▶ _ASSIGNMENT_:
Set down the records that follow exactly and completely.

★ ★ ★

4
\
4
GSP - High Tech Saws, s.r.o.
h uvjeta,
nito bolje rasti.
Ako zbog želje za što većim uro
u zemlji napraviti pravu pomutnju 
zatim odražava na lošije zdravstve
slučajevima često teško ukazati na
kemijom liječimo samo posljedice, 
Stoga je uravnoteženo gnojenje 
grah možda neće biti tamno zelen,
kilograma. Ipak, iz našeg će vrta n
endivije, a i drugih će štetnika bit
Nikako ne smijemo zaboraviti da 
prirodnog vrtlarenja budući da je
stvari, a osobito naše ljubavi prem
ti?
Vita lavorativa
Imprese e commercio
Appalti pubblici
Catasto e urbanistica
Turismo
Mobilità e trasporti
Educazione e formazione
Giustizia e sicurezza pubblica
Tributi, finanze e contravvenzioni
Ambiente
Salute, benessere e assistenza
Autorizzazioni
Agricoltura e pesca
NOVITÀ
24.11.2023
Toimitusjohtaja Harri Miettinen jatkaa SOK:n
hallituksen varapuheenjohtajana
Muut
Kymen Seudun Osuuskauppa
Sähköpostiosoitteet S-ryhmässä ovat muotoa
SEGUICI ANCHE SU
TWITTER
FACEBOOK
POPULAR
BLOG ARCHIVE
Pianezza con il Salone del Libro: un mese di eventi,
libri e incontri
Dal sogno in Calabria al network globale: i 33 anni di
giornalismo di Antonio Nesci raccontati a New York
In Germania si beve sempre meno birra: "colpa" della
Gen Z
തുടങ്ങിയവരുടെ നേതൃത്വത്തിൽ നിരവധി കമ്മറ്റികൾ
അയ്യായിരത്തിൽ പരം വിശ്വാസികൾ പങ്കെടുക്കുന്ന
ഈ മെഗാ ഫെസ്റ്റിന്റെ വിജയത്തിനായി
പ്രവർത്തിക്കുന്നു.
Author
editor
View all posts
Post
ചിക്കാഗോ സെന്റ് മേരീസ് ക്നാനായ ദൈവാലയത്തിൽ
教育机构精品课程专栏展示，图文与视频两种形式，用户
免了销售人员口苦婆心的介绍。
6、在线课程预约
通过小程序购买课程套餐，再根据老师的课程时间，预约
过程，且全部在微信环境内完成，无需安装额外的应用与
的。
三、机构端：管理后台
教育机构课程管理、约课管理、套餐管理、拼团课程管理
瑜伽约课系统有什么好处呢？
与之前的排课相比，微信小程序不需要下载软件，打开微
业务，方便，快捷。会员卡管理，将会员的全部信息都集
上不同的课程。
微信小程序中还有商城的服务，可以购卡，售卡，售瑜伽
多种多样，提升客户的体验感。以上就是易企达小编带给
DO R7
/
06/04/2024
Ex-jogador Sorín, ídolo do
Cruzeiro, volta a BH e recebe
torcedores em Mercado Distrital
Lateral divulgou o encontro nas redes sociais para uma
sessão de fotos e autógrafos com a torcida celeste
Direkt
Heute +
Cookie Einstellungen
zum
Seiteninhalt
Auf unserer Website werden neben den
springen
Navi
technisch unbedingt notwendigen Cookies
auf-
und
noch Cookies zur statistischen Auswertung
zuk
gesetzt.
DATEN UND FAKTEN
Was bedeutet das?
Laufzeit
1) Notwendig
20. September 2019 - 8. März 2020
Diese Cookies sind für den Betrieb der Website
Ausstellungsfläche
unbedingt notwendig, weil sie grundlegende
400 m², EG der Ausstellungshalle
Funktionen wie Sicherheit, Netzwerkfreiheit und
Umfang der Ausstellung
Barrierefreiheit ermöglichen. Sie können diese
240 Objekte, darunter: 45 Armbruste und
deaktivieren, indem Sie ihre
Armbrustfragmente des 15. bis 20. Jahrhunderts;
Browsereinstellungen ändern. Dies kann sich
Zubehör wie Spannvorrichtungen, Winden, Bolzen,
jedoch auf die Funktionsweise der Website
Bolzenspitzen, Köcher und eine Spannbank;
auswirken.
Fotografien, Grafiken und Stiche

★ ★ ★

▶ _FINAL ANSWER_:
4
\
4
GSP - High Tech Saws, s.r.o.
h uvjeta,
nito bolje rasti.
Ako zbog želje za što većim uro
u zemlji napraviti pravu pomutnju 
zatim odražava na lošije zdravstve
slučajevima često teško ukazati na
kemijom liječimo samo posljedice, 
Stoga je uravnoteženo gnojenje 
grah možda neće biti tamno zelen,
kilograma. Ipak, iz našeg će vrta n
endivije, a i drugih će štetnika bit
Nikako ne smijemo zaboraviti da 
prirodnog vrtlarenja budući da je
stvari, a osobito naše ljubavi prem
ti?
Vita lavorativa
Imprese e commercio
Appalti pubblici
Catasto e urbanistica
Turismo
Mobilità e trasporti
Educazione e formazione
Giustizia e sicurezza pubblica
Tributi, finanze e contravvenzioni
Ambiente
Salute, benessere e assistenza
Autorizzazioni
Agricoltura e pesca
NOVITÀ
24.11.2023
Toimitusjohtaja Harri Miettinen jatkaa SOK:n
hallituksen varapuheenjohtajana
Muut
Kymen Seudun Osuuskauppa
Sähköpostiosoitteet S-ryhmässä ovat muotoa
SEGUICI ANCHE SU
TWITTER
FACEBOOK
POPULAR
BLOG ARCHIVE
Pianezza con il Salone del Libro: un mese di eventi,
libri e incontri
Dal sogno in Calabria al network globale: i 33 anni di
giornalismo di Antonio Nesci raccontati a New York
In Germania si beve sempre meno birra: "colpa" della
Gen Z
തുടങ്ങിയവരുടെ നേതൃത്വത്തിൽ നിരവധി കമ്മറ്റികൾ
അയ്യായിരത്തിൽ പരം വിശ്വാസികൾ പങ്കെടുക്കുന്ന
ഈ മെഗാ ഫെസ്റ്റിന്റെ വിജയത്തിനായി
പ്രവർത്തിക്കുന്നു.
Author
editor
View all posts
Post
ചിക്കാഗോ സെന്റ് മേരീസ് ക്നാനായ ദൈവാലയത്തിൽ
教育机构精品课程专栏展示，图文与视频两种形式，用户
免了销售人员口苦婆心的介绍。
6、在线课程预约
通过小程序购买课程套餐，再根据老师的课程时间，预约
过程，且全部在微信环境内完成，无需安装额外的应用与
的。
三、机构端：管理后台
教育机构课程管理、约课管理、套餐管理、拼团课程管理
瑜伽约课系统有什么好处呢？
与之前的排课相比，微信小程序不需要下载软件，打开微
业务，方便，快捷。会员卡管理，将会员的全部信息都集
上不同的课程。
微信小程序中还有商城的服务，可以购卡，售卡，售瑜伽
多种多样，提升客户的体验感。以上就是易企达小编带给
DO R7
/
06/04/2024
Ex-jogador Sorín, ídolo do
Cruzeiro, volta a BH e recebe
torcedores em Mercado Distrital
Lateral divulgou o encontro nas redes sociais para uma
sessão de fotos e autógrafos com a torcida celeste
Direkt
Heute +
Cookie Einstellungen
zum
Seiteninhalt
Auf unserer Website werden neben den
springen
Navi
technisch unbedingt notwendigen Cookies
auf-
und
noch Cookies zur statistischen Auswertung
zuk
gesetzt.
DATEN UND FAKTEN
Was bedeutet das?
Laufzeit
1) Notwendig
20. September 2019 - 8. März 2020
Diese Cookies sind für den Betrieb der Website
Ausstellungsfläche
unbedingt notwendig, weil sie grundlegende
400 m², EG der Ausstellungshalle
Funktionen wie Sicherheit, Netzwerkfreiheit und
Umfang der Ausstellung
Barrierefreiheit ermöglichen. Sie können diese
240 Objekte, darunter: 45 Armbruste und
deaktivieren, indem Sie ihre
Armbrustfragmente des 15. bis 20. Jahrhunderts;
Browsereinstellungen ändern. Dies kann sich
Zubehör wie Spannvorrichtungen, Winden, Bolzen,
jedoch auf die Funktionsweise der Website
Bolzenspitzen, Köcher und eine Spannbank;
auswirken.
Fotografien, Grafiken und Stiche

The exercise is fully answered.